**To-do item**
If a record holds a picture, drop the picture and return the rest of the record word for word.

**Material to process**
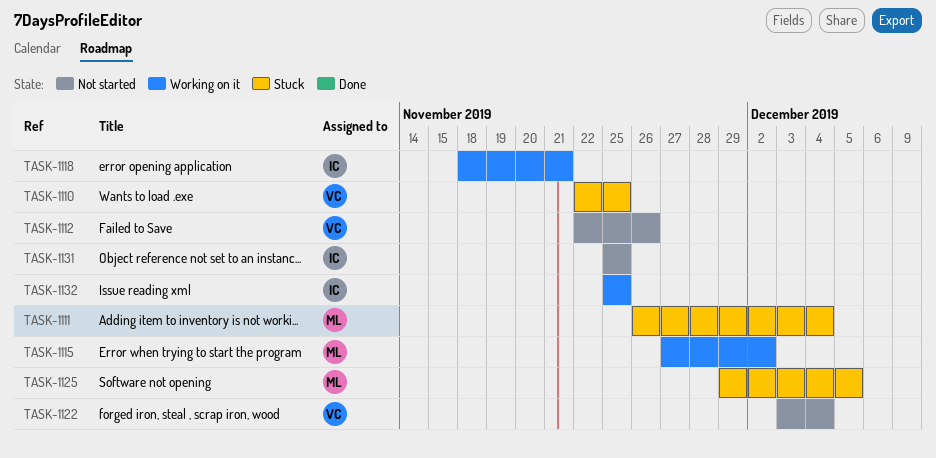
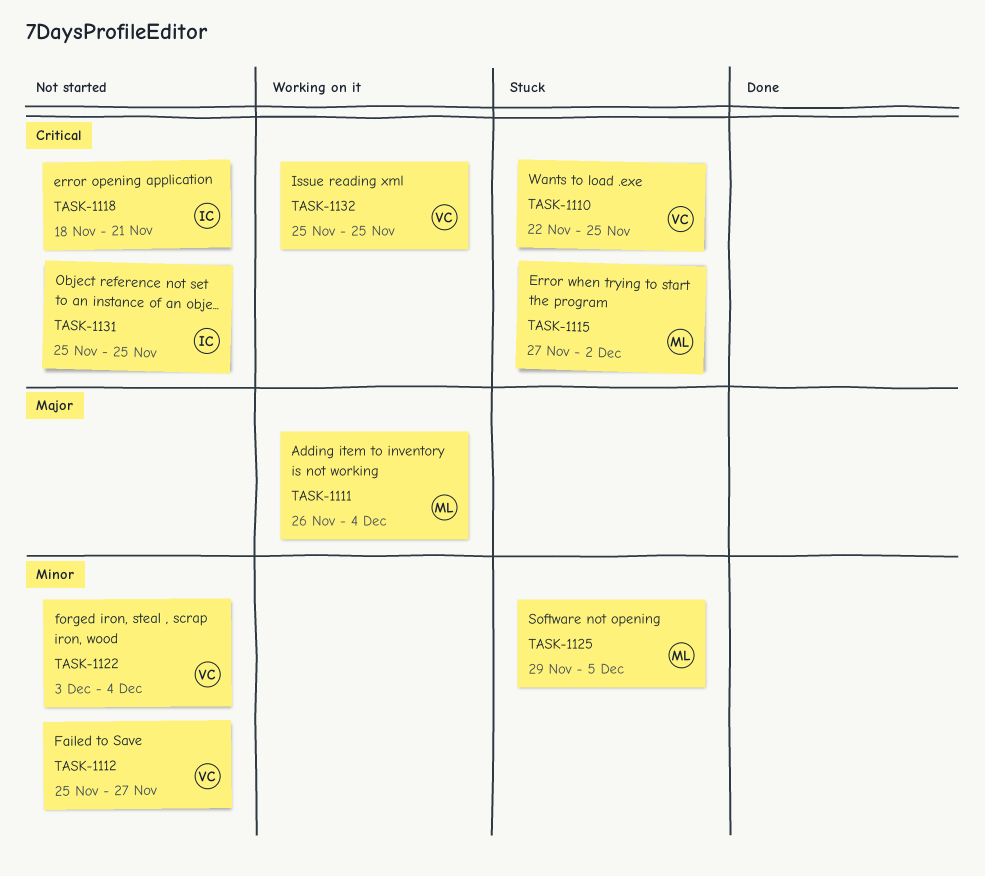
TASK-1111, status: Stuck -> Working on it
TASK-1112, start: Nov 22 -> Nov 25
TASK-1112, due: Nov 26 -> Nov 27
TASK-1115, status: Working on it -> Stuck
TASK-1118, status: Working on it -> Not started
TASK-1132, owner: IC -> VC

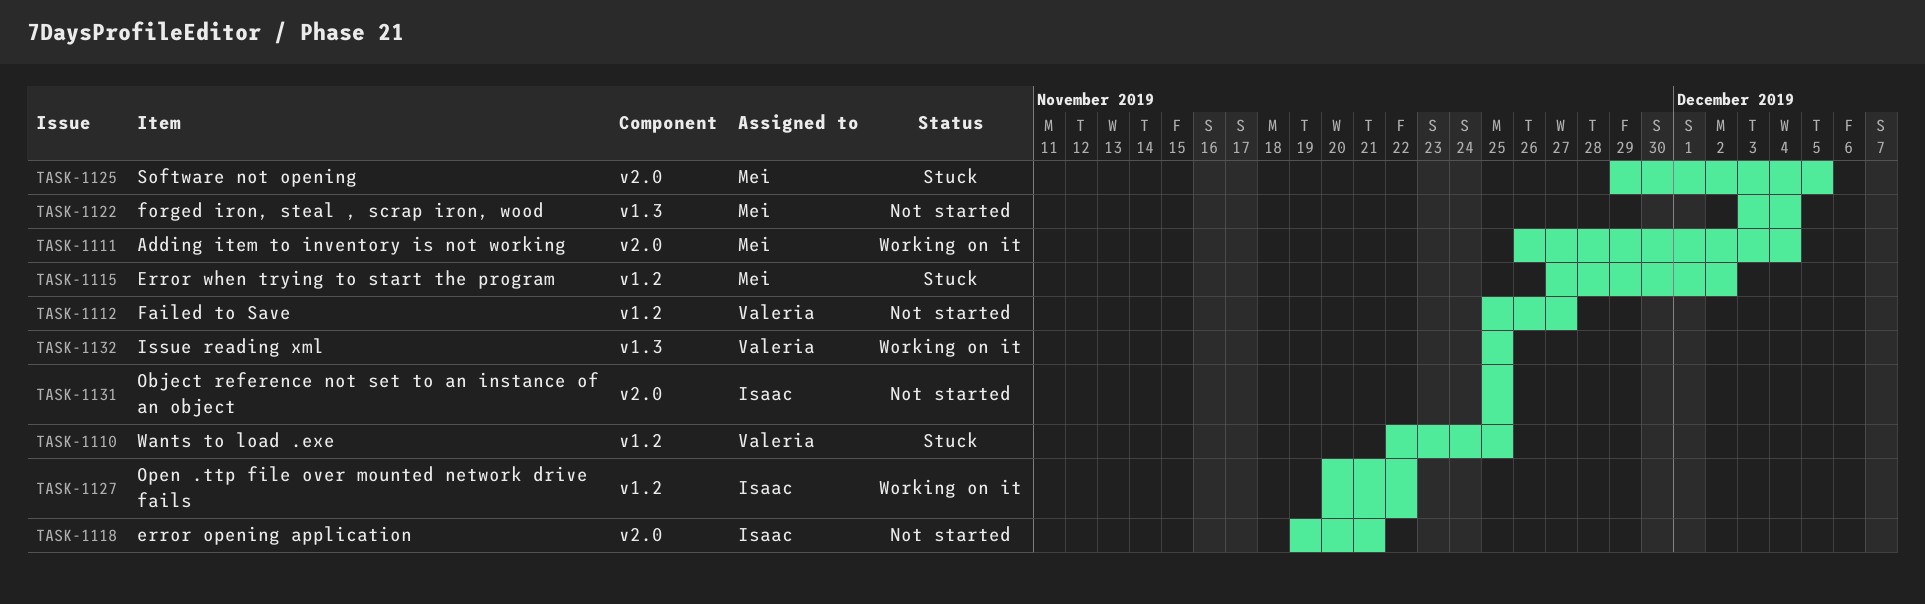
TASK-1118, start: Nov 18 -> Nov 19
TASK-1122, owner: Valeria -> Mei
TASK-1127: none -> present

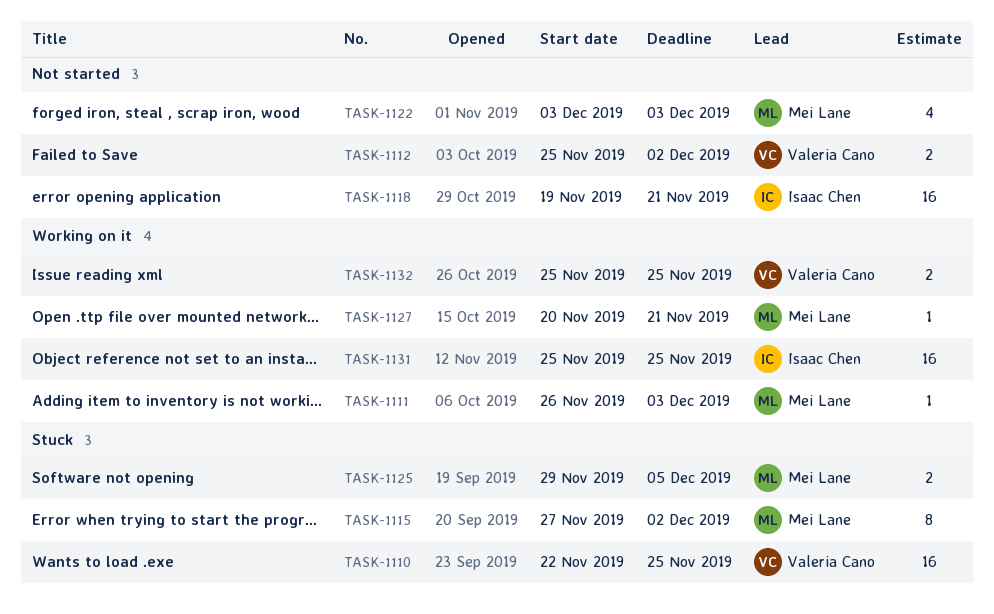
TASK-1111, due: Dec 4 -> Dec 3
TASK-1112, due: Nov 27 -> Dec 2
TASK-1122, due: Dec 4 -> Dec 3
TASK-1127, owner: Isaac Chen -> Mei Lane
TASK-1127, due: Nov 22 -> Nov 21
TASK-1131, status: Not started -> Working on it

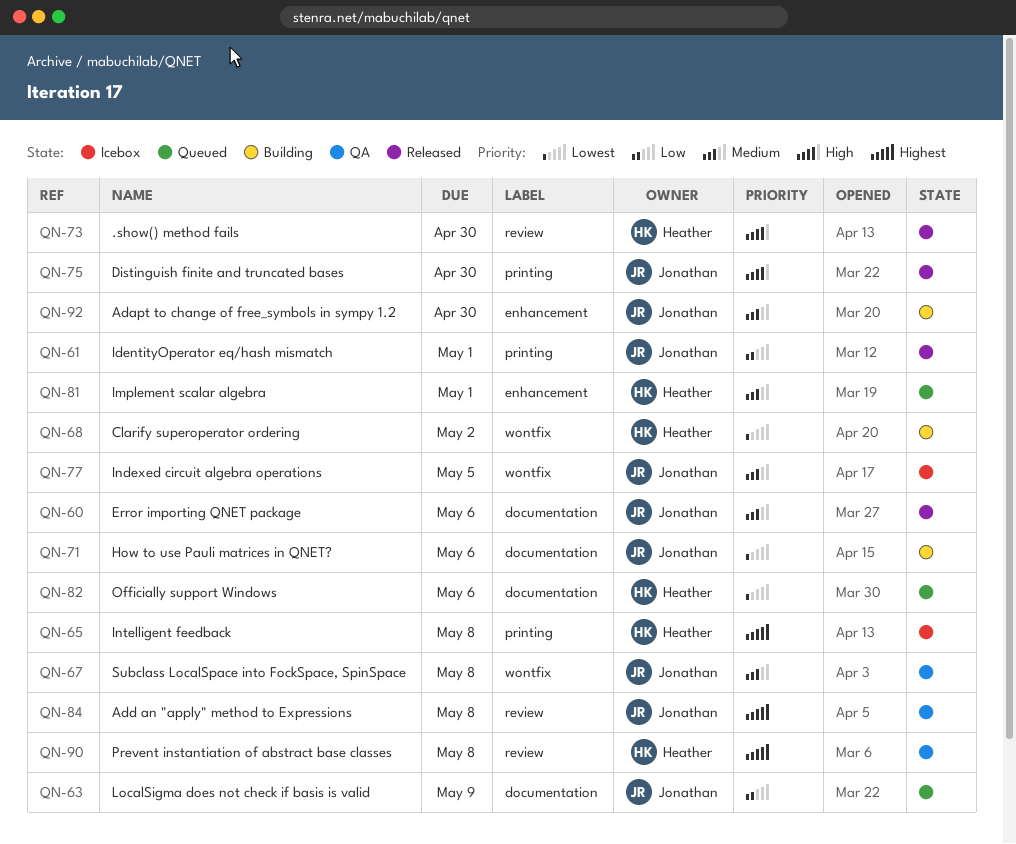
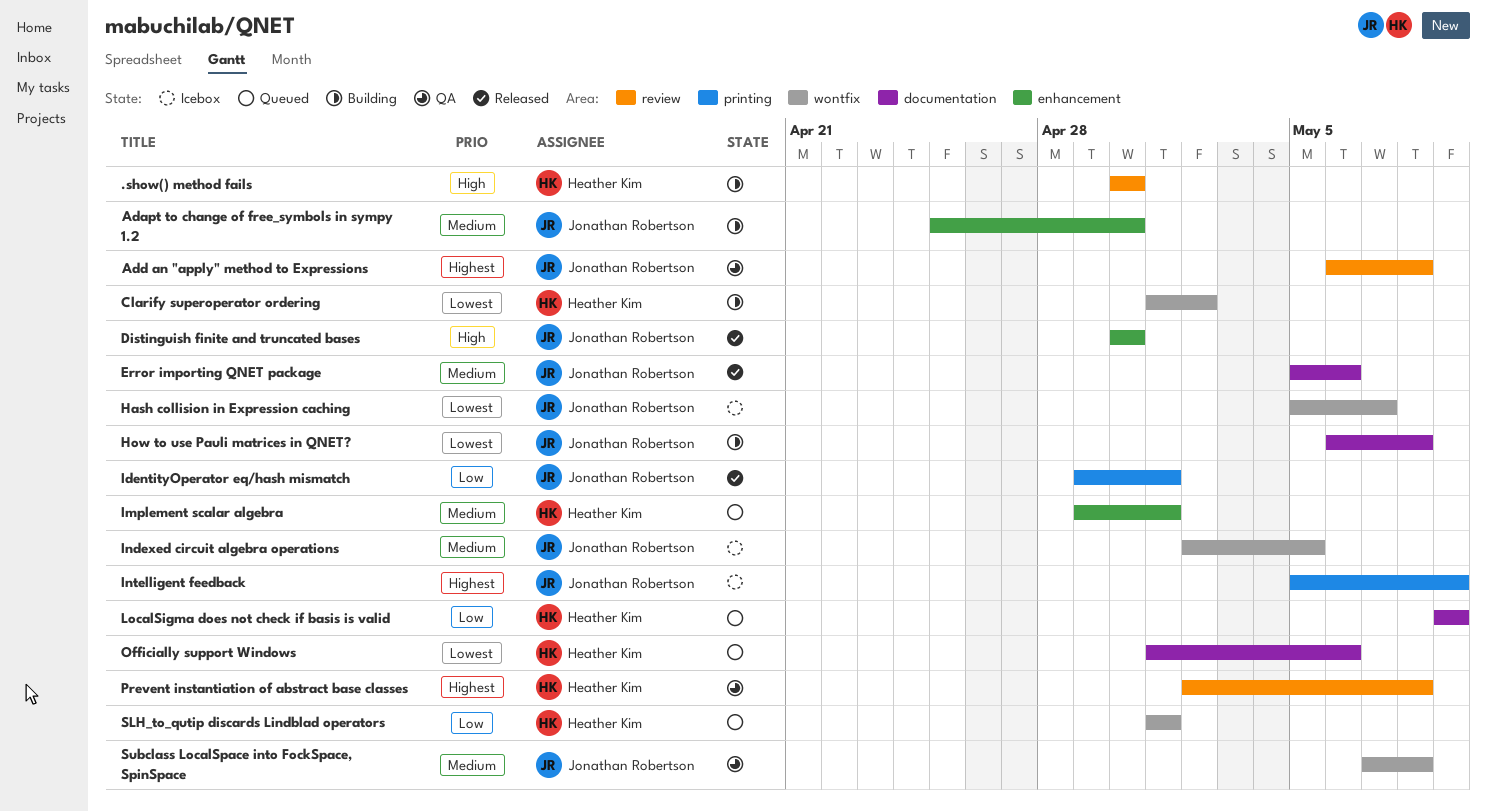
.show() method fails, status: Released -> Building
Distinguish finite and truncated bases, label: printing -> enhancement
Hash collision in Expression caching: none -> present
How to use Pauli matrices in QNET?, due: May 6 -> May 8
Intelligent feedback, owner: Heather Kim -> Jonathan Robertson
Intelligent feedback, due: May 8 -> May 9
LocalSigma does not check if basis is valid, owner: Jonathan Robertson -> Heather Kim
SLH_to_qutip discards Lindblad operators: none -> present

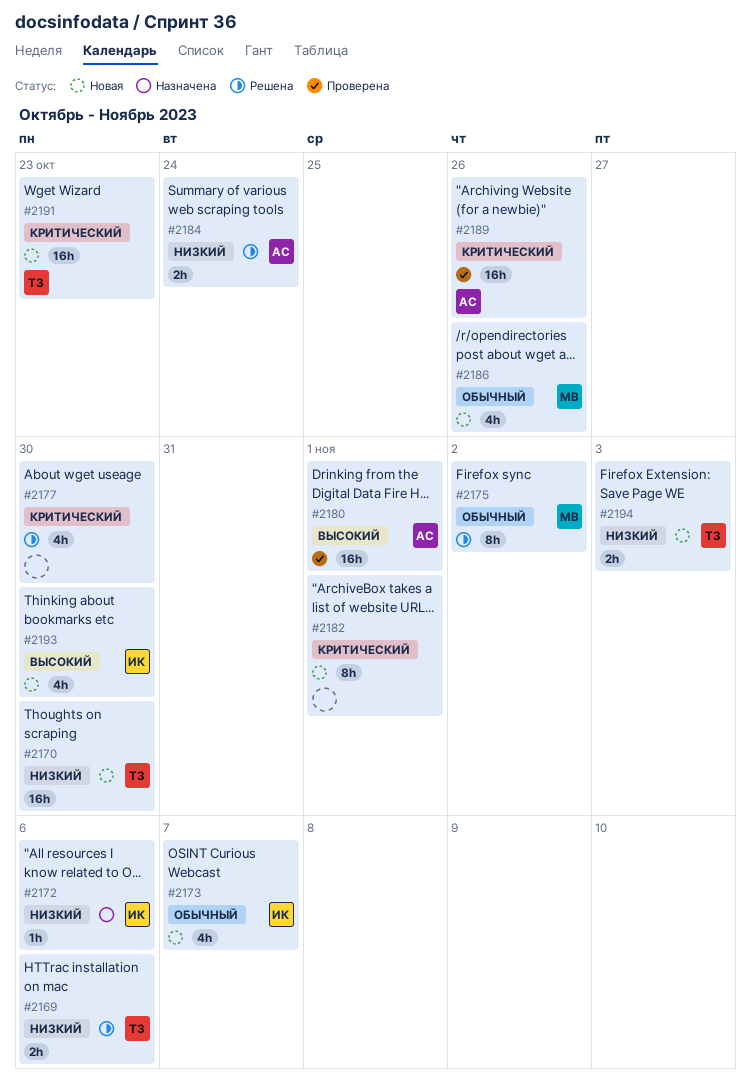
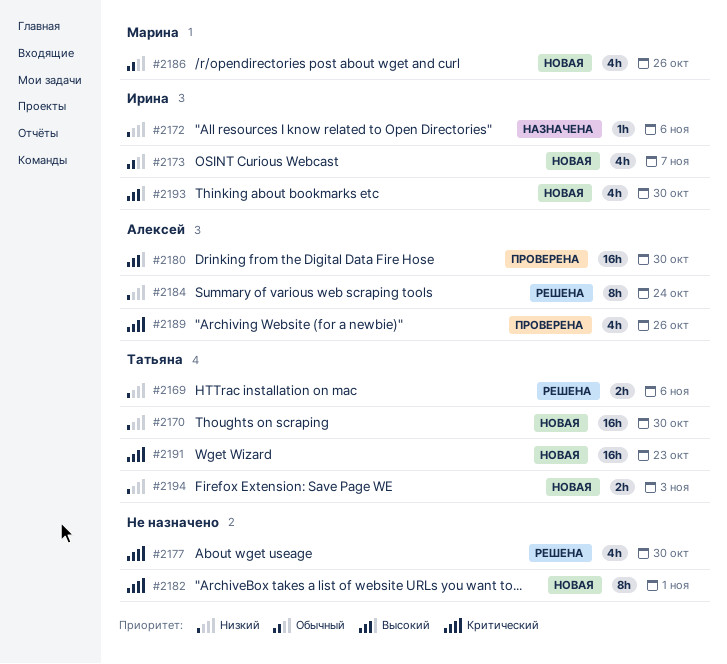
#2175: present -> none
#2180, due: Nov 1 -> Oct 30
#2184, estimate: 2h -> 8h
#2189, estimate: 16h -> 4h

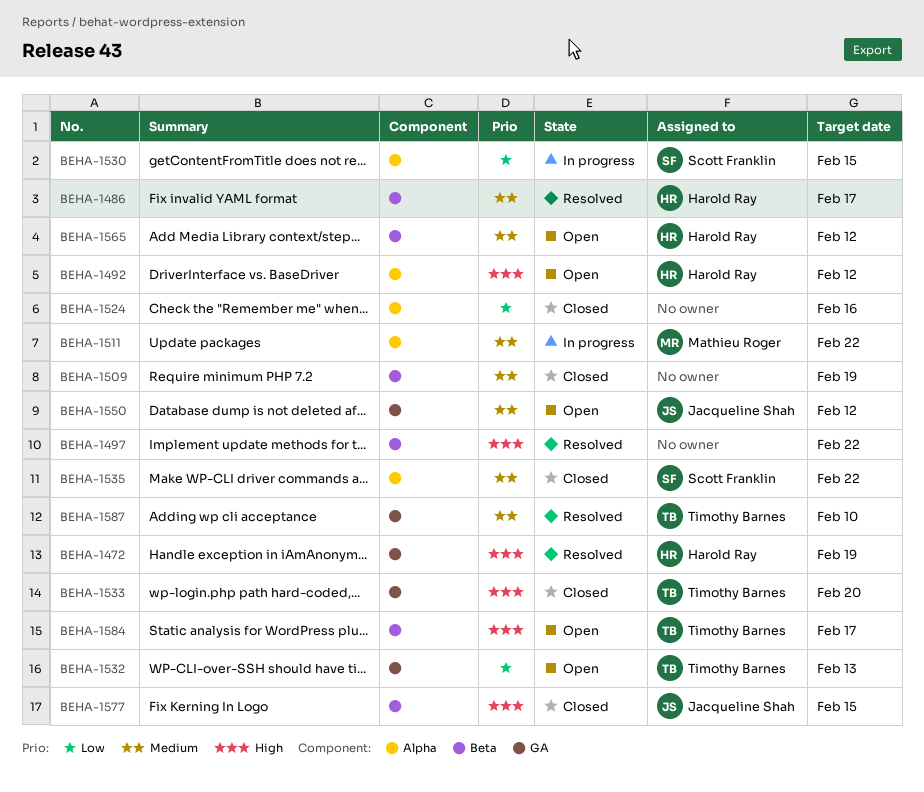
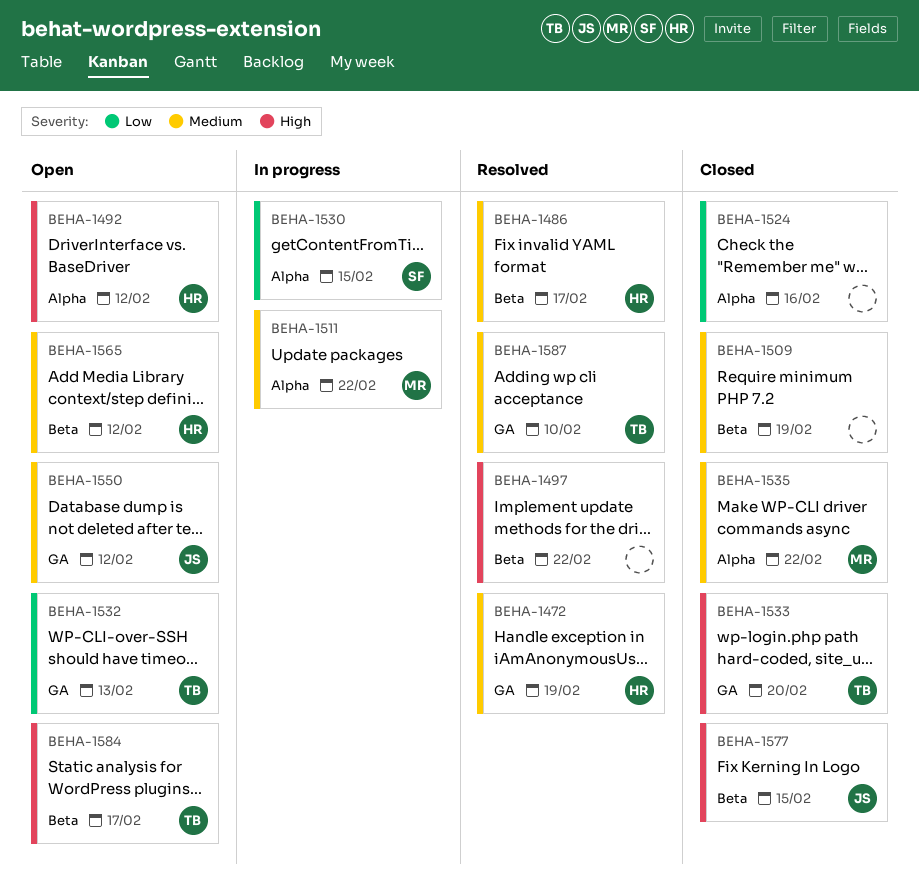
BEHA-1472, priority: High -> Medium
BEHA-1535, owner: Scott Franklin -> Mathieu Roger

**Answer space**
TASK-1111, status: Stuck -> Working on it
TASK-1112, start: Nov 22 -> Nov 25
TASK-1112, due: Nov 26 -> Nov 27
TASK-1115, status: Working on it -> Stuck
TASK-1118, status: Working on it -> Not started
TASK-1132, owner: IC -> VC

TASK-1118, start: Nov 18 -> Nov 19
TASK-1122, owner: Valeria -> Mei
TASK-1127: none -> present

TASK-1111, due: Dec 4 -> Dec 3
TASK-1112, due: Nov 27 -> Dec 2
TASK-1122, due: Dec 4 -> Dec 3
TASK-1127, owner: Isaac Chen -> Mei Lane
TASK-1127, due: Nov 22 -> Nov 21
TASK-1131, status: Not started -> Working on it

.show() method fails, status: Released -> Building
Distinguish finite and truncated bases, label: printing -> enhancement
Hash collision in Expression caching: none -> present
How to use Pauli matrices in QNET?, due: May 6 -> May 8
Intelligent feedback, owner: Heather Kim -> Jonathan Robertson
Intelligent feedback, due: May 8 -> May 9
LocalSigma does not check if basis is valid, owner: Jonathan Robertson -> Heather Kim
SLH_to_qutip discards Lindblad operators: none -> present

#2175: present -> none
#2180, due: Nov 1 -> Oct 30
#2184, estimate: 2h -> 8h
#2189, estimate: 16h -> 4h

BEHA-1472, priority: High -> Medium
BEHA-1535, owner: Scott Franklin -> Mathieu Roger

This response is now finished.